Mr Surroi, described as a modernising independent, was a member of the Albanian delegation at the Rambouillet peace talks but is not connected to either the Kosovo Liberation Army or to Ibrahim Rugova's League for a Democratic Kosovo.

Many urban Kosovars see him as a potential president, an entrepreneurial intellectual who promotes democracy and plurality and understands how to do business with the West. He has created a publishing empire with Koha Ditore (Daily Times) which - before the Serbian assault of the past three months - included an online and an English-language daily edition.

Before the war the newspaper suffered constant harassment. Its journalists were frequently detained and it was often heavily fined for its articles. Just days before the bombing, Koha Ditore and its editor, Baton Haxhiu, were convicted of publishing information that "incited hatred between nationalities". The paper was fined 420,000 dinars (pounds 16,750) and Mr Haxhiu 110,000 dinars (pounds 4,500).

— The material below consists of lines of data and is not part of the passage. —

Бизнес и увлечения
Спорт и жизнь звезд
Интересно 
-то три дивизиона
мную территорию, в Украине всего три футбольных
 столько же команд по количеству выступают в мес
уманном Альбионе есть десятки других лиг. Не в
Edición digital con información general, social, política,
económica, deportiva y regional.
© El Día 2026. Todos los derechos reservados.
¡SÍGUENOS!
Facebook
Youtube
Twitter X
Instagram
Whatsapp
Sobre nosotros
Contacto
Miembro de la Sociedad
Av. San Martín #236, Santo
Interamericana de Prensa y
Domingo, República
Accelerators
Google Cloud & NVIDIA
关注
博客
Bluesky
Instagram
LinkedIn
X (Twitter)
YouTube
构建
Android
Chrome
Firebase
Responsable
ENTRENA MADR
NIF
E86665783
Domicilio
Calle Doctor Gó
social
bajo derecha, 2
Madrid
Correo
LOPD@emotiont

Serbian hostility to the newspaper was heightened by the fact that its offices were the first port of call for foreign journalists, who frequently interviewed Mr Surroi and Mr Haxhiu.

The Koha Ditore printing plant was burned down by Serbian forces almost as soon as Western verifiers withdrew from Pristina in March. On the night the Nato bombing began, the newspaper's offices were destroyed and the doorman murdered. Soon afterwardsthe paper's lawyer, Bajram Kelmendi, was also killed. A number of journalists may have suffered the same fate.

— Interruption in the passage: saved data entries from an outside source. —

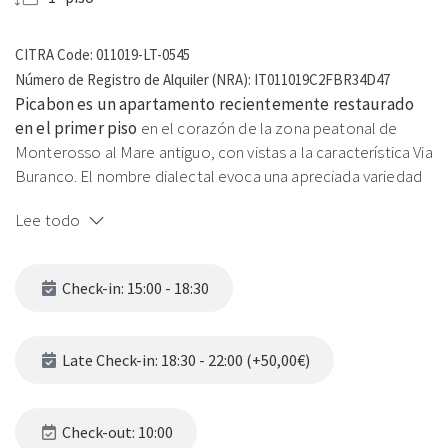
CITRA Code: 011019-LT-0545
Número de Registro de Alquiler (NRA): IT011019C2FBR34D47
Picabon es un apartamento recientemente restaurado
en el primer piso
en el corazón de la zona peatonal de
Monterosso al Mare antiguo, con vistas a la característica Via
Buranco. El nombre dialectal evoca una apreciada variedad
de uva autóctona ligur, utilizada para elaborar los vinos
Lee todo
típicos de esta región — un homenaje a la tradición
enogastronómica local.
Check-in: 15:00 - 18:30
El apartamento ofrece una espaciosa zona de estar con
sofá cama matrimonial y cama matrimonial escondida tras
una cortina decorativa, cocina moderna con Nespresso,
Late Check-in: 18:30 - 22:00 (+50,00€)
baño elegante con ducha y balcón en Via Buranco con
lavadora en el trastero. AC en todo el apartamento. Un
quinto huésped puede alojarse gracias al sillón cama
Check-out: 10:00
individual en la espaciosa cocina.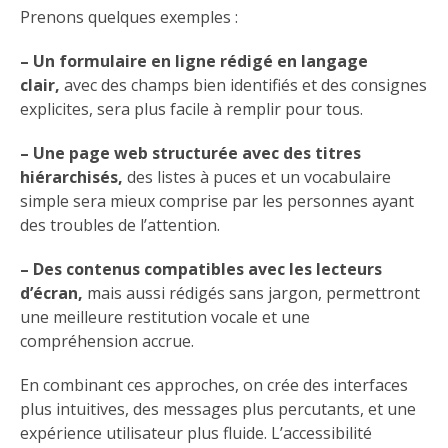
Prenons quelques exemples :
– Un formulaire en ligne rédigé en langage
clair,
avec des champs bien identifiés et des consignes
explicites, sera plus facile à remplir pour tous.
– Une page web structurée avec des titres
hiérarchisés,
des listes à puces et un vocabulaire
simple sera mieux comprise par les personnes ayant
des troubles de l’attention.
– Des contenus compatibles avec les lecteurs
d’écran,
mais aussi rédigés sans jargon, permettront
une meilleure restitution vocale et une
compréhension accrue.
En combinant ces approches, on crée des interfaces
plus intuitives, des messages plus percutants, et une
expérience utilisateur plus fluide. L’accessibilité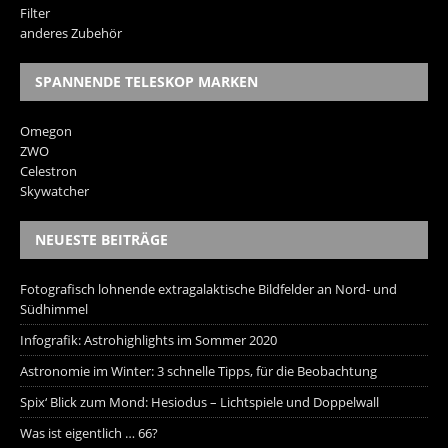
Filter
anderes Zubehör
SPANNENDE TELESKOP MARKEN
Omegon
ZWO
Celestron
Skywatcher
NEUESTE BEITRÄGE
Fotografisch lohnende extragalaktische Bildfelder an Nord- und
Südhimmel
Infografik: Astrohighlights im Sommer 2020
Astronomie im Winter: 3 schnelle Tipps, für die Beobachtung
Spix‘ Blick zum Mond: Hesiodus – Lichtspiele und Doppelwall
Was ist eigentlich … 66?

Mr Surroi is said to be under the protection of British Nato forces in Pristina.

Printing of Koha Ditore began again in Macedonia in April, under Mr Haxhiu, who went into hiding in Pristina at the start of the Nato bombing before escaping over the border. According to a report from Human Rights Watch, 2,000 copies of the paper were distributed inside Kosovo yesterday.

When The Independent interviewed Mr Surroi's wife, Dita, in Macedonia last month, she described how the Surroi apartment in Pristina had been occupied by the Serbs. Neighbours who went to see what was going on "got rifles in their faces and the threat: `If you come back you'll get a bullet in the head.'"

The son of Rexhai Surroi, a Yugoslav diplomat, Veton was born in Pristina but was educated around the world, including taking a degree in literary criticism at Mexico's Autonomous University. He is fluent in several languages including English and French.